June 2, 2025 by Danny Lagrouw
teams software-development productivity

Of all the software development teams I've been in, the smallest were also the most efficient. And by small, I mean 3-4 team members.

I’ve worked in teams of ten, twenty, even thirty developers. Pre-Scrum, with dedicated QA departments, separate analysis teams, and project managers who managed other project managers. But even with Scrum, there was always room for one more in the team somehow. And then there was “scrum of scrums” with scrum masters and super-scrum masters. Whatever would have been simple about developing software became impossibly complex.

But put three or four developers in a room together, and magic happens.

Focus becomes automatic. Even with a 7-person team, subgroups inevitably form. Maybe it’s frontend people in one subteam, backend in another. Maybe it’s people working on one feature and others on the next. You’re losing focus. You’re not all working on the same story. Your mind wanders during standup when they’re not talking about “your” story.

A small team doesn’t have this luxury. There’s only one conversation happening, and everyone’s part of it.

Ownership becomes unavoidable. In a big team, it’s surprisingly easy to point fingers. “I didn’t build that component.” “That’s not my area.” “Talk to her about that bug.” The larger the team, the easier it becomes to deflect responsibility.
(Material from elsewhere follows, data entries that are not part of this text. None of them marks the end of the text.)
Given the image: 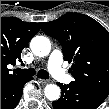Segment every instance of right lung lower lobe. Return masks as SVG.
<instances>
[{"label": "right lung lower lobe", "instance_id": "1", "mask_svg": "<svg viewBox=\"0 0 109 109\" xmlns=\"http://www.w3.org/2000/svg\"><path fill=\"white\" fill-rule=\"evenodd\" d=\"M32 80L28 77H20L1 86V109H14L22 96L23 86Z\"/></svg>", "mask_w": 109, "mask_h": 109}]
</instances>
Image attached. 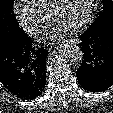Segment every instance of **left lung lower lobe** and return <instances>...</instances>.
I'll use <instances>...</instances> for the list:
<instances>
[{
  "instance_id": "obj_1",
  "label": "left lung lower lobe",
  "mask_w": 113,
  "mask_h": 113,
  "mask_svg": "<svg viewBox=\"0 0 113 113\" xmlns=\"http://www.w3.org/2000/svg\"><path fill=\"white\" fill-rule=\"evenodd\" d=\"M83 59L76 77L85 90L102 92L113 85V23L87 29L80 36Z\"/></svg>"
}]
</instances>
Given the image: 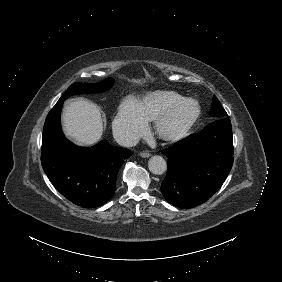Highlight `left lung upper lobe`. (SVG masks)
<instances>
[{
    "instance_id": "obj_1",
    "label": "left lung upper lobe",
    "mask_w": 282,
    "mask_h": 282,
    "mask_svg": "<svg viewBox=\"0 0 282 282\" xmlns=\"http://www.w3.org/2000/svg\"><path fill=\"white\" fill-rule=\"evenodd\" d=\"M210 115L216 118L227 117V113L219 103L216 96L213 97L212 107L210 109Z\"/></svg>"
}]
</instances>
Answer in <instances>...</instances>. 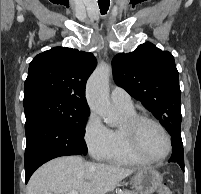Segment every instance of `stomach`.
<instances>
[{"label": "stomach", "instance_id": "1", "mask_svg": "<svg viewBox=\"0 0 201 194\" xmlns=\"http://www.w3.org/2000/svg\"><path fill=\"white\" fill-rule=\"evenodd\" d=\"M132 183L137 194H152L160 187L162 176L152 168H142L134 174Z\"/></svg>", "mask_w": 201, "mask_h": 194}]
</instances>
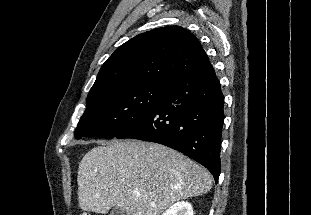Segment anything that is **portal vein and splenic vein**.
I'll return each instance as SVG.
<instances>
[{
  "mask_svg": "<svg viewBox=\"0 0 311 215\" xmlns=\"http://www.w3.org/2000/svg\"><path fill=\"white\" fill-rule=\"evenodd\" d=\"M140 195V193L139 192H136V196H139Z\"/></svg>",
  "mask_w": 311,
  "mask_h": 215,
  "instance_id": "obj_1",
  "label": "portal vein and splenic vein"
}]
</instances>
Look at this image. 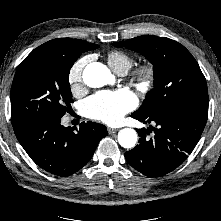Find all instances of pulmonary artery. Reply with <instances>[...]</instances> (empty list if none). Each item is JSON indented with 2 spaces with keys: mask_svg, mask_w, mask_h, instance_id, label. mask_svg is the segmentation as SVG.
Here are the masks:
<instances>
[{
  "mask_svg": "<svg viewBox=\"0 0 221 221\" xmlns=\"http://www.w3.org/2000/svg\"><path fill=\"white\" fill-rule=\"evenodd\" d=\"M126 72H127V71H125V70H121V71H118L117 73H118L119 75H125Z\"/></svg>",
  "mask_w": 221,
  "mask_h": 221,
  "instance_id": "e3ab8cb5",
  "label": "pulmonary artery"
}]
</instances>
When there are only four of you, there’s nowhere to hide. Everyone touched everything. Everyone knows how everything works. And everyone has each other’s back.

Meetings become meaningful. Or better yet, they disappear entirely. In a large team, you need meetings to coordinate what the left hand is doing with the right hand. In a small team, you’re already talking to everyone throughout the day. The stand-up becomes a thirty-second check-in. The retrospective happens continuously as you work.

Decisions happen faster. No need to schedule a meeting to schedule another meeting to make a decision. Four people can hash out a solution over coffee as part of their daily work. Architecture decisions, feature priorities, technical debt—everything gets resolved quickly because everyone who needs to weigh in is already present.

Knowledge spreads naturally. In large teams, knowledge tends to silo. The payment specialist knows payments, the auth expert knows authentication, and nobody knows how they fit together. In a small team, knowledge cross-pollination is inevitable. Everyone becomes a generalist by necessity, and the team becomes more resilient as a result.

Communication overhead plummets. Brook’s Law tells us that communication paths increase exponentially with team size. Three people have three communication channels. Four people have six. But fifteen people? One hundred and five channels. No wonder large teams spend more time talking about the work than actually doing it.

I’m not saying small teams are always the answer. Some problems might genuinely require more hands. But I’ve noticed that most teams default to “more people” when they should be asking “better focus.”